- Nacimientos del Jague Location within Argentina

Highest point
- Elevation: 5,826 m (19,114 ft)
- Prominence: 584 metres (1,916 ft)
- Parent peak: Pissis
- Coordinates: 27°47′41.27″S 068°37′23.51″W﻿ / ﻿27.7947972°S 68.6231972°W

Geography
- Parent range: Argentine Andes, Andes

Climbing
- First ascent: 12/11/1996 - John Biggar and Gordon Biggar (Scotland)

= Nacimientos del Jague =

Mountain in the Andes of Argentina

Nacimientos del Jague is a mountain in Argentina with an elevation of 5826 m metres.

== Location ==
Nacimientos del Jague is within the following mountain ranges: Argentine Andes, Puna de Atacama.
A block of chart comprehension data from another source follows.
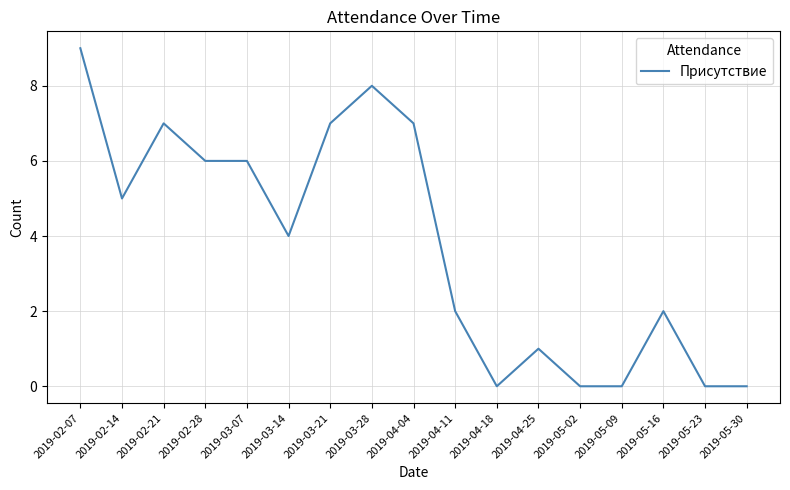

Reading left to right, transcribe all the data shown in this chart.

9	5	7	6	6	4	7	8	7	2	0	1	0	0	2	0	0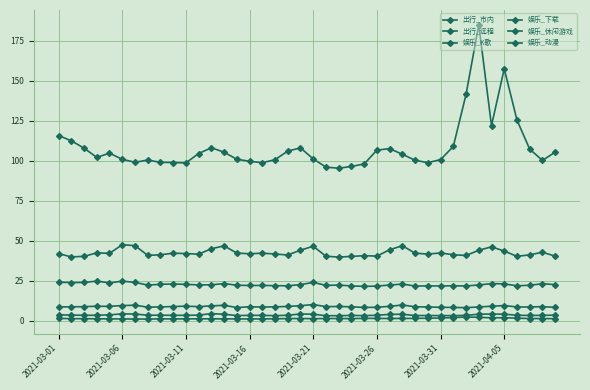

Where is the first local maximum for 娱乐_休闲游戏?

2021-03-16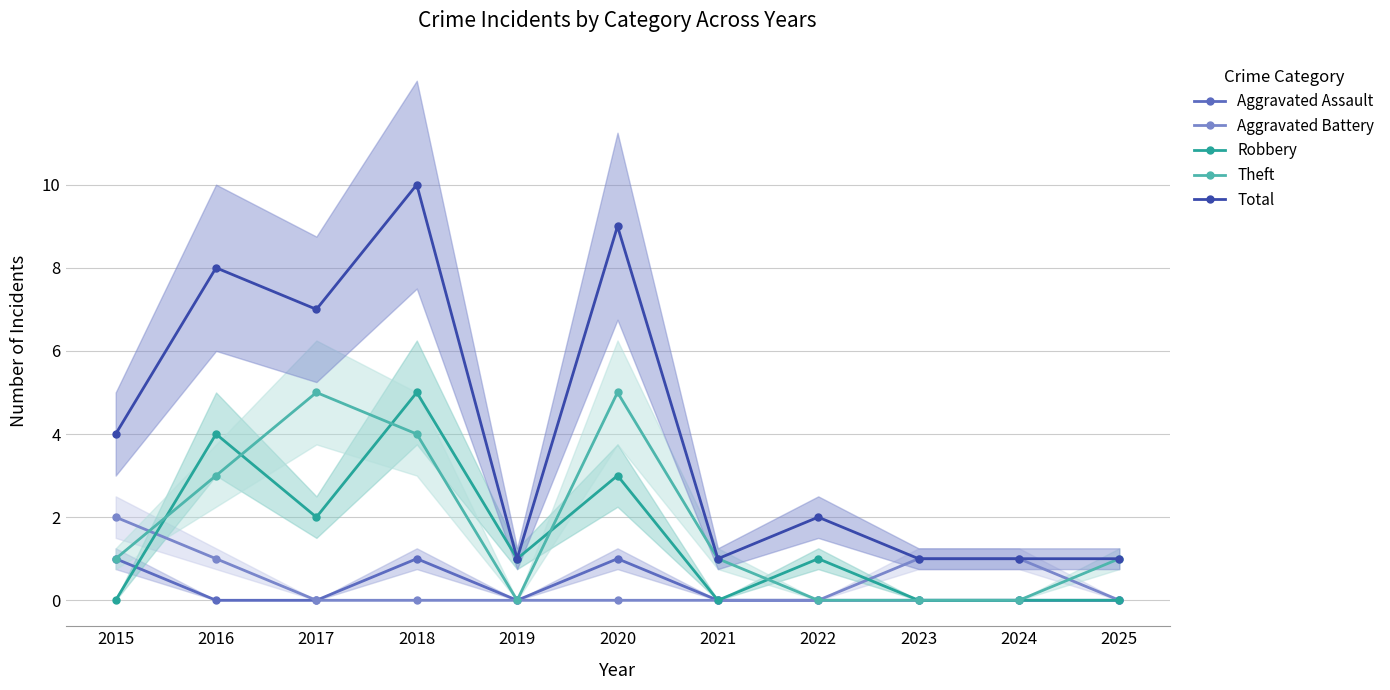

At which label does Robbery first exceed 1?

2016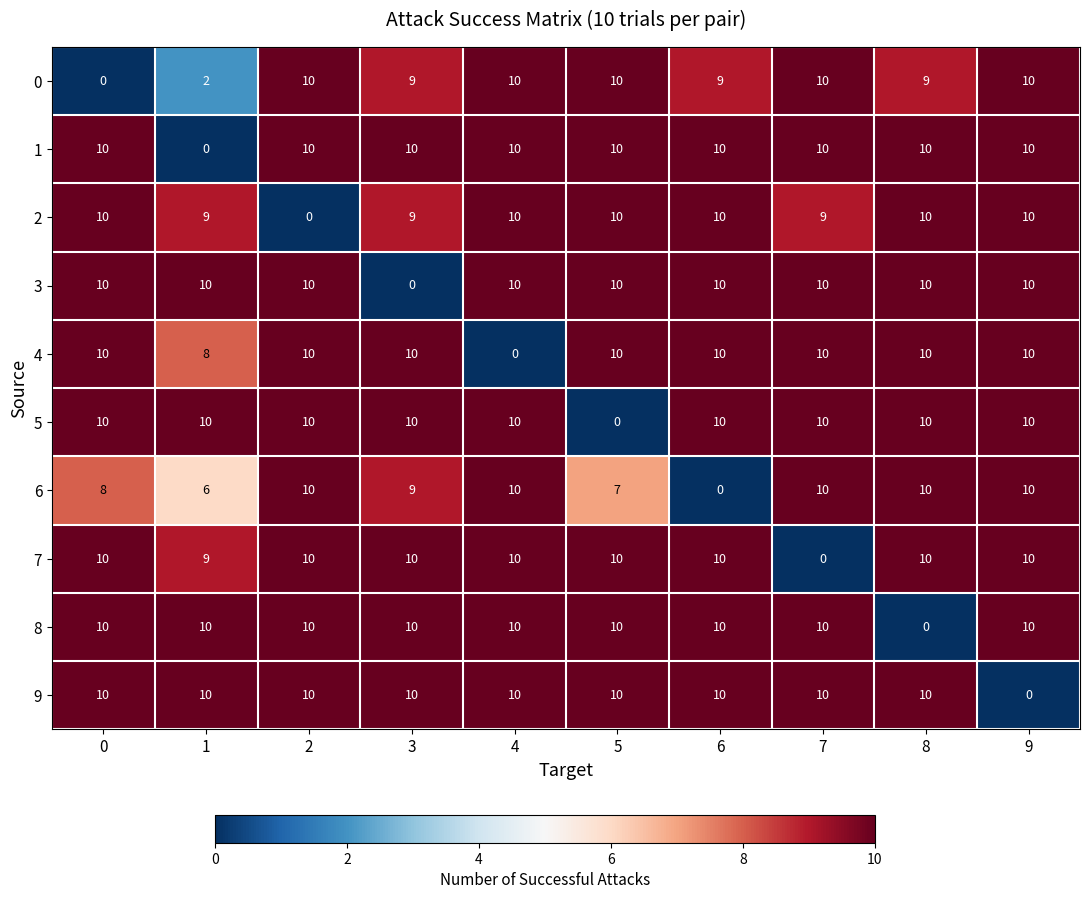

What is the difference between the highest and lowest values at 8?

10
Its territory is within the Argentinean protection area of Catamarca High Andean and Puna Lakes Ramsar Site. It is on the border of two provinces: Argentinean provinces of La Rioja and Catamarca. Its slopes are within 2 cities: Argentinean cities of Vinchina and Fiambalá.

== First Ascent ==
Nacimientos del Jague was first climbed by John Biggar and Gordon Biggar (Scotland) on November 12, 1996.

== Elevation ==
Based on the elevation provided by the available Digital elevation models, SRTM filled with ASTER (5826 metres), TanDEM-X (5861 metrss), Nacimientos del Jague is about 5826 meters above sea level.

The height of the nearest key col is 5242 meters, therefore its prominence is 584 meters. Nacimientos del Jague is listed as mountain, based on the Dominance system and its dominance is 10.02%. Its parent peak is Pissis and the Topographic isolation is 17.8 kilometers.